▸ **WORK INSTRUCTION**
Your answer should repeat the entries in full, exactly as given, with no pictures.

Collected data entries:
Start of Block
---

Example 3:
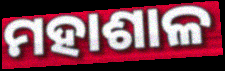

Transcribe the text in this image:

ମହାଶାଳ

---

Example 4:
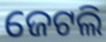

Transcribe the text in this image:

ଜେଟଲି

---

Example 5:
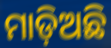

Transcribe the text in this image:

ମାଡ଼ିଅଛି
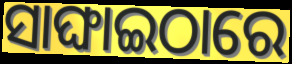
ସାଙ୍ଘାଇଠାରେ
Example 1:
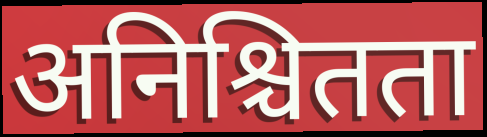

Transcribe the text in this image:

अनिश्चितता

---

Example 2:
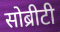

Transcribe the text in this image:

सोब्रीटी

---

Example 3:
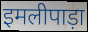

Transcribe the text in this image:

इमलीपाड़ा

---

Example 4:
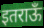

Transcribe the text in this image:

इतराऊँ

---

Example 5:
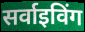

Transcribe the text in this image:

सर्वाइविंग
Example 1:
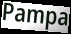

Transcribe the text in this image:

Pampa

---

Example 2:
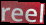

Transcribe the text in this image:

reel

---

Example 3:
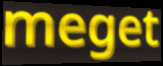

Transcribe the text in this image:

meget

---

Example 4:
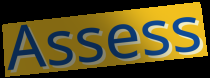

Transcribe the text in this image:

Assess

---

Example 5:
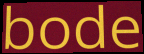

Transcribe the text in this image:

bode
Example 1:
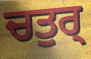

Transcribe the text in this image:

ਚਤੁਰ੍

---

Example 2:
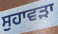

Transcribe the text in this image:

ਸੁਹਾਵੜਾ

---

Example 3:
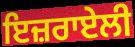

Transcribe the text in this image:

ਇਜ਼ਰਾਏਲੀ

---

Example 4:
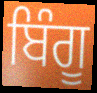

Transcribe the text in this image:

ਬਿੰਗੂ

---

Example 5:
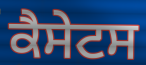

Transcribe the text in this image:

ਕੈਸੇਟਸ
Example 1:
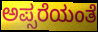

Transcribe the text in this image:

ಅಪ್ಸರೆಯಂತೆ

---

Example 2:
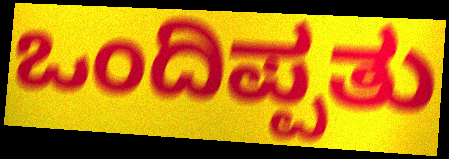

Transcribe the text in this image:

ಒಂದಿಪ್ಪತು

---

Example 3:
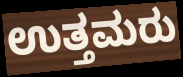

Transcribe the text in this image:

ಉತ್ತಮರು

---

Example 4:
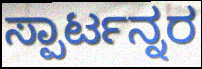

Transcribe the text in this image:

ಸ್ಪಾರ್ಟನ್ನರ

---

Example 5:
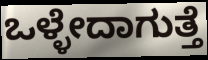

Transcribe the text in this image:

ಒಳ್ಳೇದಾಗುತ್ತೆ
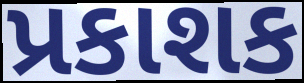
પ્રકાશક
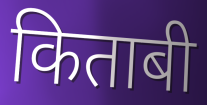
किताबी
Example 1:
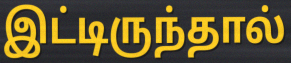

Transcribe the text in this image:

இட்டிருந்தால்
End of Block
▸ **SOLUTION TO THIS PROBLEM**
---

Example 3:

Transcribe the text in this image:

ମହାଶାଳ

---

Example 4:

Transcribe the text in this image:

ଜେଟଲି

---

Example 5:

Transcribe the text in this image:

ମାଡ଼ିଅଛି
ସାଙ୍ଘାଇଠାରେ
Example 1:

Transcribe the text in this image:

अनिश्चितता

---

Example 2:

Transcribe the text in this image:

सोब्रीटी

---

Example 3:

Transcribe the text in this image:

इमलीपाड़ा

---

Example 4:

Transcribe the text in this image:

इतराऊँ

---

Example 5:

Transcribe the text in this image:

सर्वाइविंग
Example 1:

Transcribe the text in this image:

Pampa

---

Example 2:

Transcribe the text in this image:

reel

---

Example 3:

Transcribe the text in this image:

meget

---

Example 4:

Transcribe the text in this image:

Assess

---

Example 5:

Transcribe the text in this image:

bode
Example 1:

Transcribe the text in this image:

ਚਤੁਰ੍

---

Example 2:

Transcribe the text in this image:

ਸੁਹਾਵੜਾ

---

Example 3:

Transcribe the text in this image:

ਇਜ਼ਰਾਏਲੀ

---

Example 4:

Transcribe the text in this image:

ਬਿੰਗੂ

---

Example 5:

Transcribe the text in this image:

ਕੈਸੇਟਸ
Example 1:

Transcribe the text in this image:

ಅಪ್ಸರೆಯಂತೆ

---

Example 2:

Transcribe the text in this image:

ಒಂದಿಪ್ಪತು

---

Example 3:

Transcribe the text in this image:

ಉತ್ತಮರು

---

Example 4:

Transcribe the text in this image:

ಸ್ಪಾರ್ಟನ್ನರ

---

Example 5:

Transcribe the text in this image:

ಒಳ್ಳೇದಾಗುತ್ತೆ
પ્રકાશક
किताबी
Example 1:

Transcribe the text in this image:

இட்டிருந்தால்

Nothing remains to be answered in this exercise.